Алексей Ризенкампф принимал больных бесплатно: молодому медику нужна была практика. Те, кто платили деньги, шли к врачам посолиднее, с какой ни на есть «репутацией». А беднякам, зачастую не имевшим за душой гроша ломаного на хлеб, не то что на лечение, привередничать не приходилось. И пациенты к Ризенкампфу шли и шли.

Нередко, когда Ризенкампфа не было дома, встретив в прихожей больного, Достоевский вел его к себе, усаживал, расспрашивал, поил чаем. Случалось, день-два спустя больной заглядывал уже не к доктору, а к его соседу — потолковать, закусить, обогреться.

Особенно усердно посещал Достоевского некий молодой человек по фамилии Келер — вертлявый, угодливый, почти оборванный, он рекомендовал себя комиссионером, то есть брался выполнять всевозможные поручения, «комиссии». По склонности или по обстоятельствам молодой человек не брезговал и ролью нахлебника, приживала. Заметив, как охотно Федор Михайлович слушал его рассказы, комиссионер стал являться к нему ежедневно — к завтраку, к обеду, к ужину. И все рассказывал презабавные и престранные анекдоты из жизни петербургских подвалов, чердаков, «доходных квартир» и «доходных углов».

Проводив Келера или кого-либо другого из пациентов Ризенкампфа, Достоевский иной раз присаживался к столу и записывал для памяти услышанное от гостя словцо, фразу, подробность. Постепенно нутро столичных трущоб открылось ему вплоть до самых ничтожных и самых страшных житейских подробностей.
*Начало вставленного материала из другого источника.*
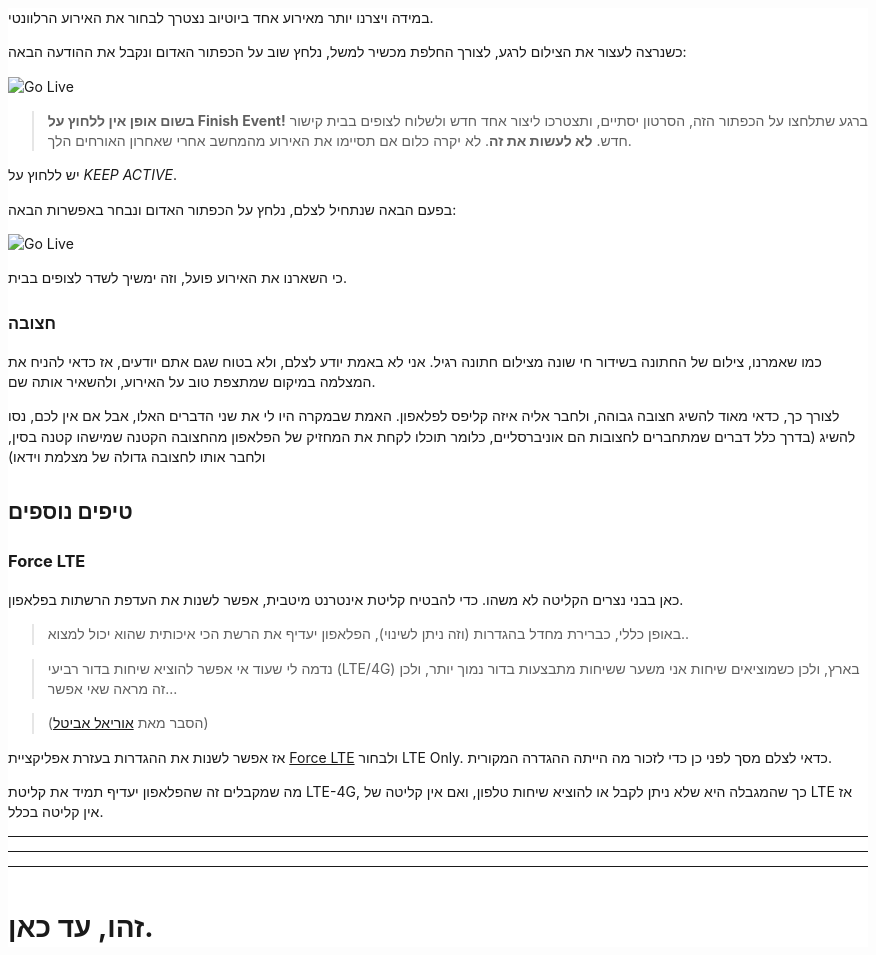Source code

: במידה ויצרנו יותר מאירוע אחד ביוטיוב נצטרך לבחור את האירוע הרלוונטי.

כשנרצה לעצור את הצילום לרגע, לצורך החלפת מכשיר למשל, נלחץ שוב על הכפתור האדום ונקבל את ההודעה הבאה:

![Go Live](/static/images/youtube-live/end-session.jpg)

> **בשום אופן אין ללחוץ על Finish Event!** ברגע שתלחצו על הכפתור הזה, הסרטון יסתיים, ותצטרכו ליצור אחד חדש ולשלוח לצופים בבית קישור חדש. **לא לעשות את זה**. לא יקרה כלום אם תסיימו את האירוע מהמחשב אחרי שאחרון האורחים הלך.

יש ללחוץ על _KEEP ACTIVE_.

בפעם הבאה שנתחיל לצלם, נלחץ על הכפתור האדום ונבחר באפשרות הבאה:

![Go Live](/static/images/youtube-live/active-event.jpg)

כי השארנו את האירוע פועל, וזה ימשיך לשדר לצופים בבית.

### חצובה

כמו שאמרנו, צילום של החתונה בשידור חי שונה מצילום חתונה רגיל. אני לא באמת יודע לצלם, ולא בטוח שגם אתם יודעים, אז כדאי להניח את המצלמה במיקום שמתצפת טוב על האירוע, ולהשאיר אותה שם.

לצורך כך, כדאי מאוד להשיג חצובה גבוהה, ולחבר אליה איזה קליפס לפלאפון. האמת שבמקרה היו לי את שני הדברים האלו, אבל אם אין לכם, נסו להשיג (בדרך כלל דברים שמתחברים לחצובות הם אוניברסליים, כלומר תוכלו לקחת את המחזיק של הפלאפון מהחצובה הקטנה שמישהו קטנה בסין, ולחבר אותו לחצובה גדולה של מצלמת וידאו)

## טיפים נוספים

### Force LTE

כאן בבני נצרים הקליטה לא משהו. כדי להבטיח קליטת אינטרנט מיטבית, אפשר לשנות את העדפת הרשתות בפלאפון.

> באופן כללי, כברירת מחדל בהגדרות (וזה ניתן לשינוי), הפלאפון יעדיף את הרשת הכי איכותית שהוא יכול למצוא..

> נדמה לי שעוד אי אפשר להוציא שיחות בדור רביעי (LTE/4G) בארץ, ולכן כשמוציאים שיחות אני משער ששיחות מתבצעות בדור נמוך יותר, ולכן זה מראה שאי אפשר...

> (הסבר מאת [אוריאל אביטל](https://www.facebook.com/uriel.avital))

אז אפשר לשנות את ההגדרות בעזרת אפליקציית [Force LTE](https://play.google.com/store/apps/details?id=com.xsquarestudio.forcelte) ולבחור LTE Only. כדאי לצלם מסך לפני כן כדי לזכור מה הייתה ההגדרה המקורית.

מה שמקבלים זה שהפלאפון יעדיף תמיד את קליטת LTE-4G, כך שהמגבלה היא שלא ניתן לקבל או להוציא שיחות טלפון, ואם אין קליטה של LTE אז אין קליטה בכלל.

---

---

---

# זהו, עד כאן.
«У нас чижики так и мрут. Мичман уже пятого покупает, — не живут в нашем воздухе, да и только. Кухня у нас большая, обширная, светлая. Правда, по утрам чадно немного, когда рыбу или говядину жарят, да и нальют и намочат везде, зато уж вечером рай. В кухне у нас на веревках всегда белье висит старое; а так как моя комната недалеко, то есть почти примыкает к кухне, то запах от белья меня беспокоит немного, но ничего: поживешь и попривыкнешь. С самого раннего утра… у нас возня начинается, встают, ходят, стучат — это поднимаются все, кому надо, кто в службе или так, сам по себе; все пить чай начинают. Самовары у нас хозяйские, большею частию, мало их, ну так мы все очередь держим; а кто попадет не в очередь со своим чайником, так сейчас тому голову вымоют…»

Достоевский попытался было заглушить в себе чувство вины перед теми, кто обижен и несчастен. Чтобы избавиться от мучительного беспокойства, он и принялся строго и беспристрастно исследовать существо людской жизни, людских характеров. В своих драмах обратился к временам давно минувшим, а характеры избрал с чертами величия и вместе злодейства. Но нет — роль спокойного, стороннего наблюдателя окружающей жизни никак не давалась ему. Он все чувствовал себя в долгу и перед бедной сестрицей Варенькой, и перед тем убогим чиновником, что вчера ввечеру приходил за советом к Алеше Ризенкампфу…

Как-то — это было в декабре 1843 года — Федор вытащил из ящика письменного стола свои неоконченные драмы. Перечел — в который уж раз! — и с досадою сунул обратно в ящик. Растянуто, холодно, слабо. Надо писать иначе. И писать о другом, совсем о другом!.. Внезапно и с необыкновенной отчетливостью увидел он то, о чем станет теперь писать. Это было как откровение, как нечто сверхъестественное. Через много лет в одной из своих статей он назвал случившееся с ним — «видением на Неве».